Montana’s largest city, Billings is a regional business hub as well as a cultural, medical, educational and entertainment center. Billings was established in 1882 with the coming of the Northern Pacific Railroad. Museums, art galleries, theaters and shopping are all part of the appeal of this vibrant city. Billings is home to Montana State University-Billings and Rocky Mountain College. Bordered on the north by distinctive rock formations known as the Rimrocks and to the south by the Yellowstone River, Billings is a gateway to Little Bighorn Battlefield National Monument, Bighorn National Recreation Area, Yellowstone National Park, the Yellowstone River and the Absaroka-Beartooth Wilderness.
Western and contemporary art from nationally and internationally acclaimed artists dominate rotating exhibits at the Yellowstone Art Museum. Famed Billings artist J. K. Ralston put the West on canvas. His restored cabin and adjacent gallery can be found on the campus of Rocky Mountain College.
A friendly town along the Yellowstone River, visitors can enjoy agate hunting, fishing and rustic Boothill Cemetery. Nearby, at the junction of the Bighorn and Yellowstone rivers, is the site of Fort Manuel Lisa, the first building in Montana built by white settlers.
The cavalry set up camp at the mouth of the Tongue River on the Yellowstone after the 1876 campaign of "rounding up hostile Indians." Their commanding officer was Col.
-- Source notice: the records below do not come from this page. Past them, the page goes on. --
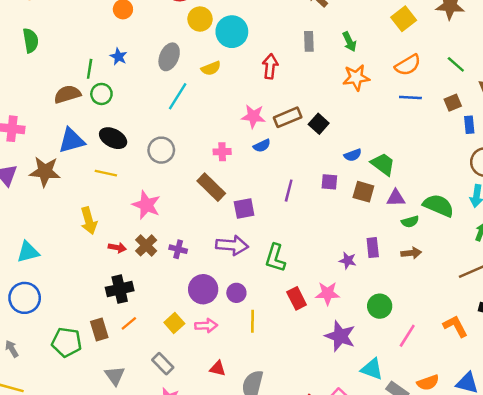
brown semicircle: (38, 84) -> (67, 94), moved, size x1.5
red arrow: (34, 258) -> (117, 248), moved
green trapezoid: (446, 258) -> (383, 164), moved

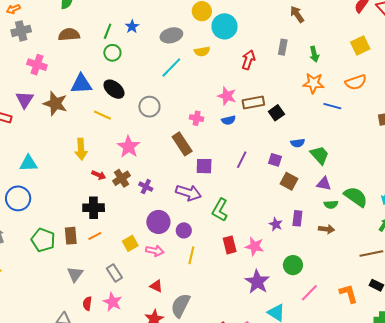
gray ellipse: (169, 57) -> (171, 35), turned 40
brown semicircle: (67, 94) -> (69, 35), moved
blue line: (410, 98) -> (332, 106), moved
brown square: (363, 192) -> (289, 181), moved

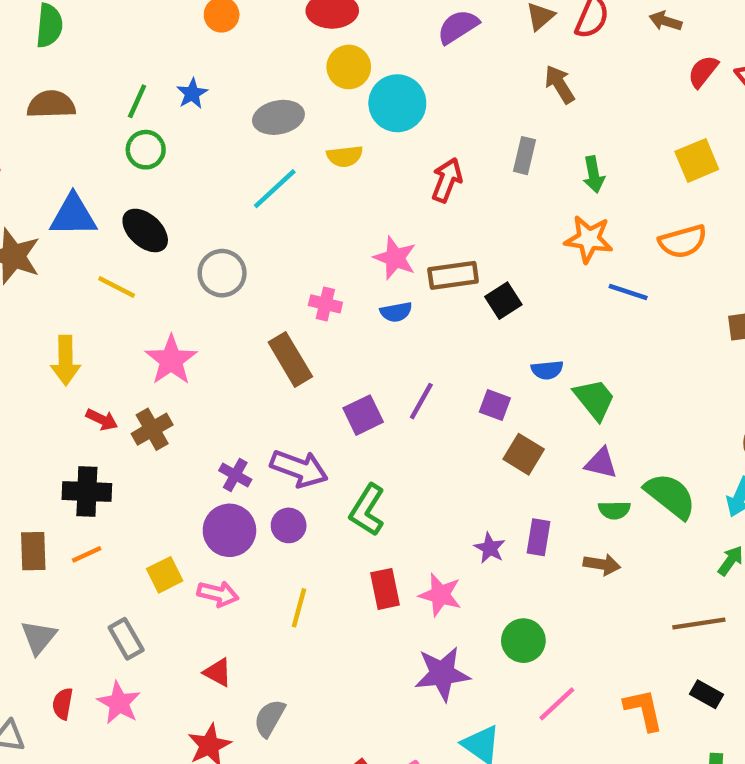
purple square: (204, 166) -> (363, 415), moved, turned -30
purple cross: (146, 187) -> (235, 475), moved
purple circle: (184, 230) -> (289, 525), moved
purple star: (257, 282) -> (442, 674), turned 30
gray semicircle: (181, 305) -> (269, 718), size x0.7

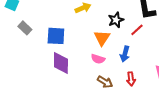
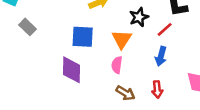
blue square: (56, 36) -> (83, 37), moved
blue arrow: (125, 54) -> (161, 56), moved
pink semicircle: (98, 59) -> (117, 65), turned 80

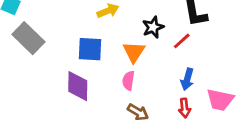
gray rectangle: (27, 27) -> (28, 38), size x1.6
blue arrow: (161, 56) -> (187, 79), moved
red arrow: (157, 89) -> (185, 108), moved

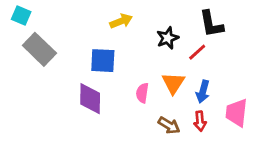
orange triangle: (134, 52) -> (173, 83), moved
pink trapezoid: (220, 100) -> (237, 113), turned 84
brown arrow: (138, 112) -> (169, 125), moved

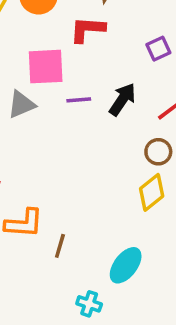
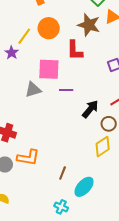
red L-shape: (87, 29) -> (75, 50), turned -100
black arrow: (122, 99) -> (90, 109), moved
brown line: (60, 246) -> (63, 173), moved

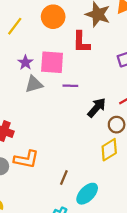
yellow line: (24, 36) -> (15, 26), moved
purple star: (12, 53) -> (25, 63), moved

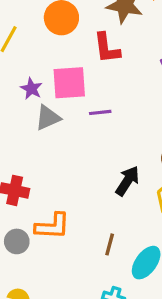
black arrow: (97, 108) -> (127, 181), moved

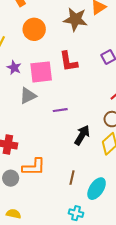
red L-shape: (107, 48) -> (69, 61), moved
purple star: (31, 89) -> (14, 68), moved
purple line: (100, 112) -> (60, 110), moved

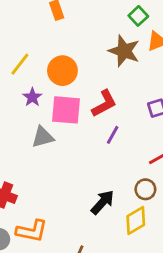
orange circle: (34, 29) -> (62, 71), moved
red L-shape: (69, 61) -> (104, 104), turned -120
purple line: (60, 110) -> (113, 135), moved, turned -64

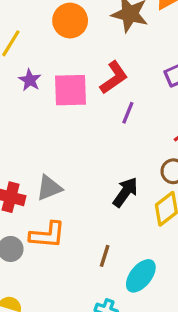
orange circle: (62, 71) -> (70, 21), moved
gray triangle: (43, 137) -> (49, 188), moved

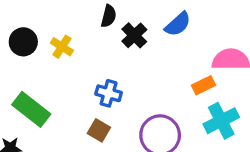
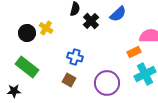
black circle: (23, 42) -> (27, 33), moved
Nelson A. Miles, and this camp was the beginning of Miles City. It soon became a stopping place on the long cattle drives from Texas. As the cattle industry became more important, it was fitting that the Montana Stockgrowers Association was formed here in 1884. The coming of the Northern Pacific Railroad in 1881 destined that Miles City would become (and still is) a leading cattle market. Miles City is the home of a popular rodeo called the Bucking Horse Sale, held each year in May.
At one time the largest U.S. Army post in Montana, Fort Keogh served from 1877-1908 as a major post at the close of the Indian wars. Several original buildings remain and the old parade grounds are still intact. The Range Riders Museum chronicles the colorful history of the area. This impressive historical center on the west edge of town includes Fort Keogh Officers’ Quarters, Pioneer Memorial Hall, Indian artifacts and the 400-piece Bert Clark Gun Collection.